Indeed, we would argue that in a number of respects there has been significant convergence between nosological advances, clinical neuroscience, psychiatric epidemiology, and global mental health; this convergence has helped address critiques of contemporary psychiatric theory, and has contributed to strengthening clinical practice and mental health policy. Thus, for example, the question of how to define a case has long been debated in each of these arenas. The WMH surveys have made an important contribution to this issue by measuring symptom severity of specific mental disorders, by paying particular attention to the question of how best to delineate subthreshold from clinical symptomatology, and by providing an evidence base for proposals to improve the operationalization of diagnostic entities in DSM and ICD. Relatedly, an emphasis on the dimensional nature of psychiatric symptomology has been a key issue in psychiatric nosology, clinical neuroscience, psychiatric epidemiology, and global mental health. Thus DSM-5 introduced new chapters on related psychiatric conditions, emphasized that psychiatric symptoms lie on dimensions of severity and are present across disorders, and provided a range of trans-diagnostic symptom measures. RDoC has emphasized that symptoms lie on dimensions and cut across different disorders; and WMH analyses have investigated different cut-points and thresholds for determining mental disorder.

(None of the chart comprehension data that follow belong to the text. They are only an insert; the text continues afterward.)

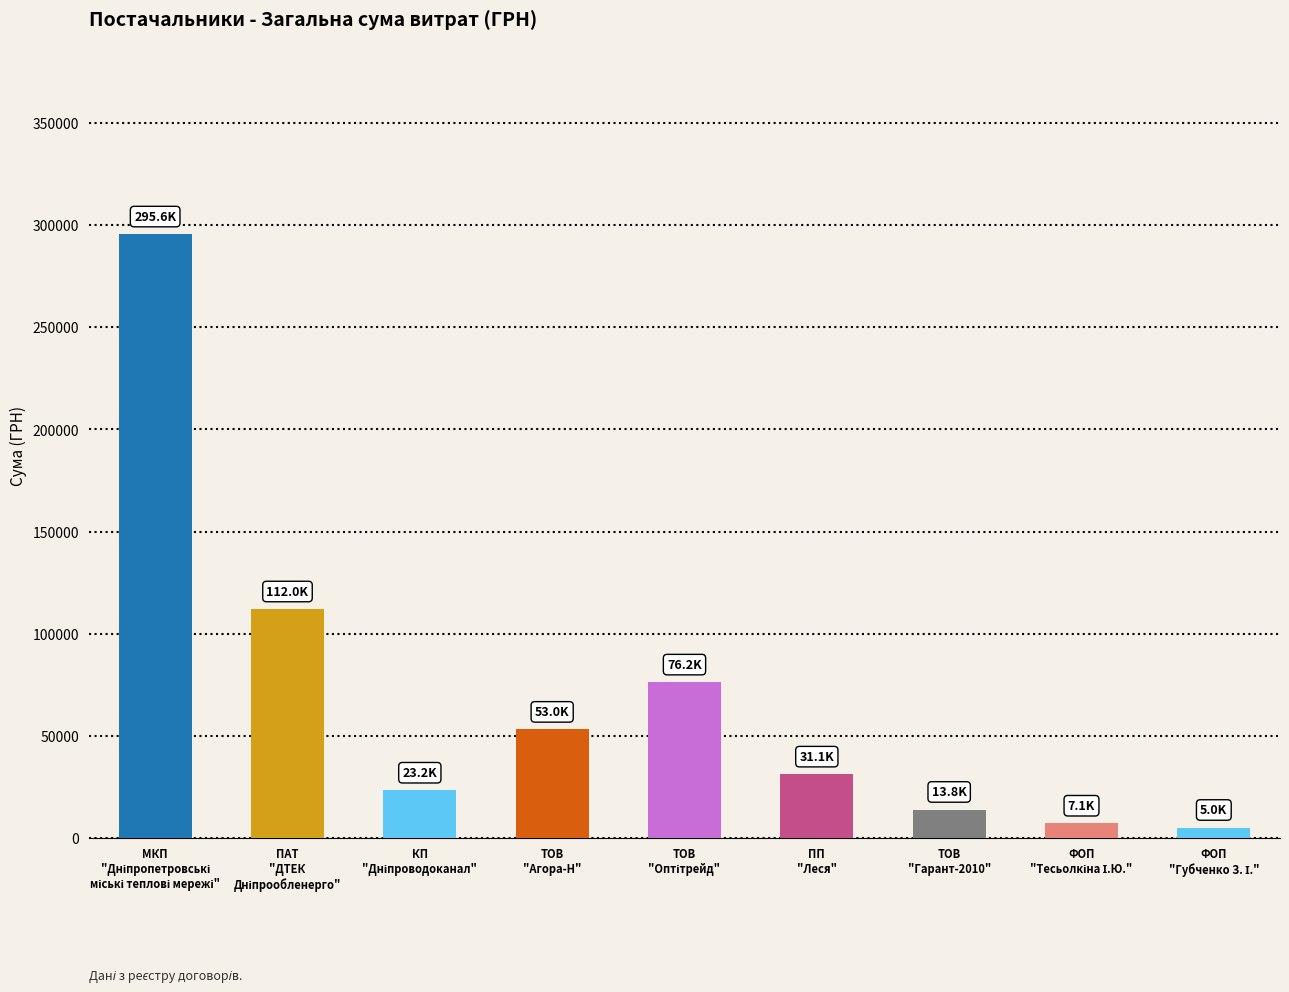

Reading right to left, list all the values displayed in this chart.

4973.8	7060.0	13809.0	31107.5	76183.2	53028.9	23228.0	111990.4	295638.6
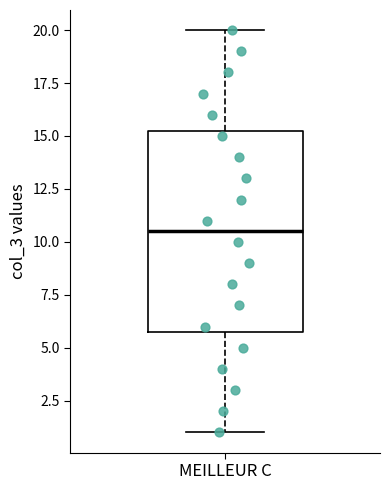

Transcribe this box plot: give where the median line is, the range the box spans, and where the two whiskers end, as read against the y-axis. The values are not printed on the chart, so give them approximately, as read against the axis.

median 10.5, box 6.0 to 15.5, whiskers 1.0 to 20.0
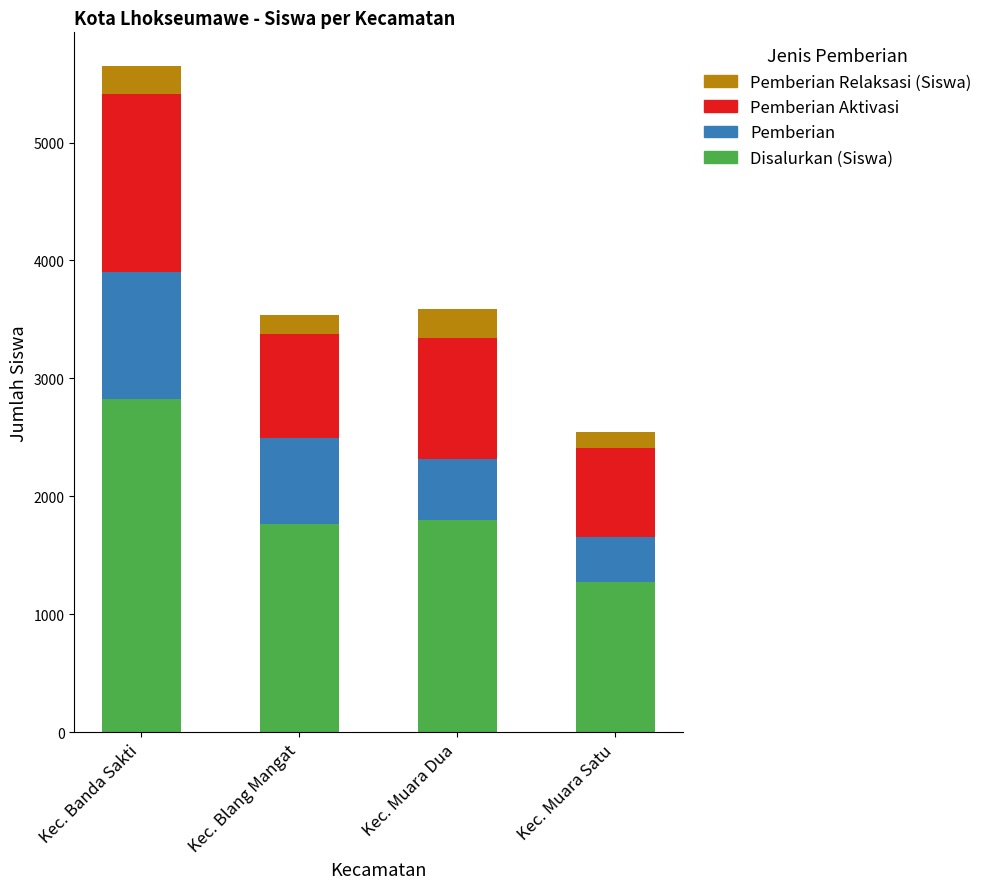

What is the total value across all series at Kec. Blang Mangat?

3536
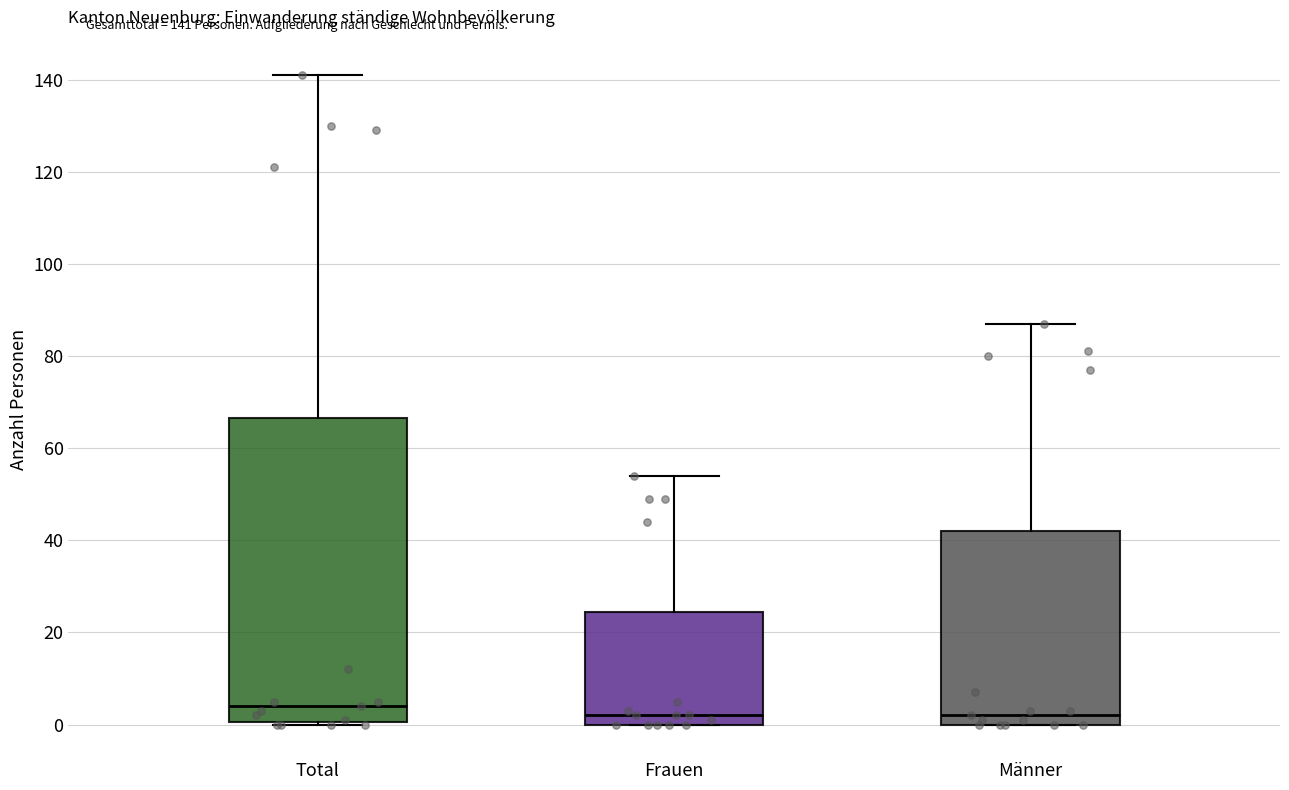

Which box has the highest median line?

Total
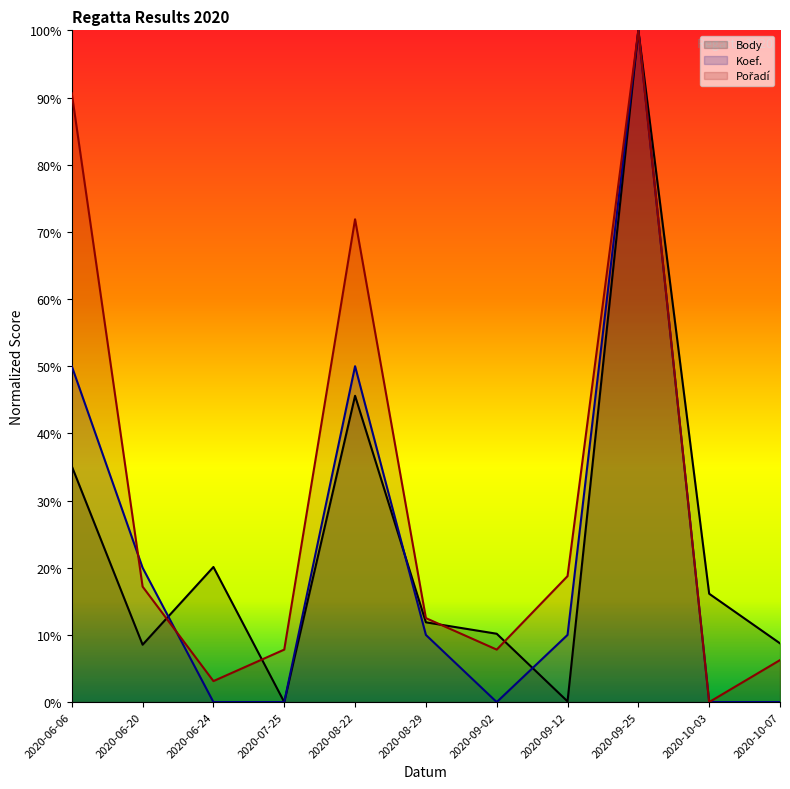

After their last crossing, which series has the higher values: Pořadí or Koef.?

Pořadí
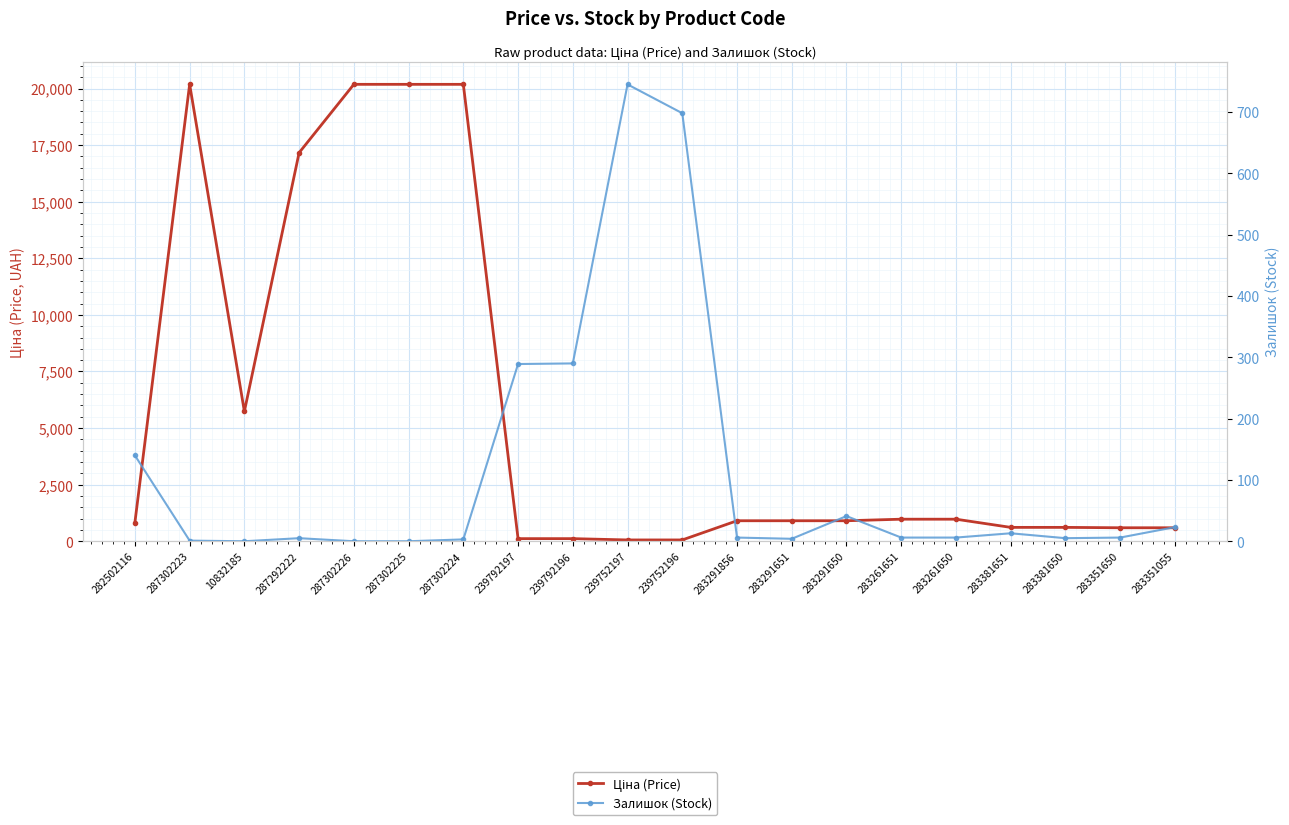

After their last crossing, which series has the higher values: Ціна (Price) or Залишок (Stock)?

Ціна (Price)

The subsequent chapters of this volume provide data on the cross-national descriptive epidemiology of a wide range of mental disorders. Certainly our epidemiological data are only as good as our current study instruments, as the memory of survey respondents permits, and as their willingness to participate fully in the interview process allows. Still, notwithstanding the limitations of current diagnostic operationalizations, survey methodology, and global research collaborative networks, these data provide the most comprehensive available perspective on the prevalence and distribution of mental disorders around the world. Taken together, they provide a compelling picture of the burden of mental disorders and of the treatment gap; information that is crucial for those working to improve mental health policies and services. At the same time, the data are an important bridge across the classical divide between psychiatric epidemiology and clinical practice, asking and answering a range of important questions about the prevalence and correlates of mental disorders, and providing clinicians with key facts and figures about the most important conditions seen in everyday work. We believe that the wealth of analyses provided in this volume comprise an important step in the evolution of epidemiological research on mental disorders. Our hope is that they also provide a foundation from which to evaluate future policy and clinical interventions aimed at increasing access to and effectiveness of mental disorder treatments.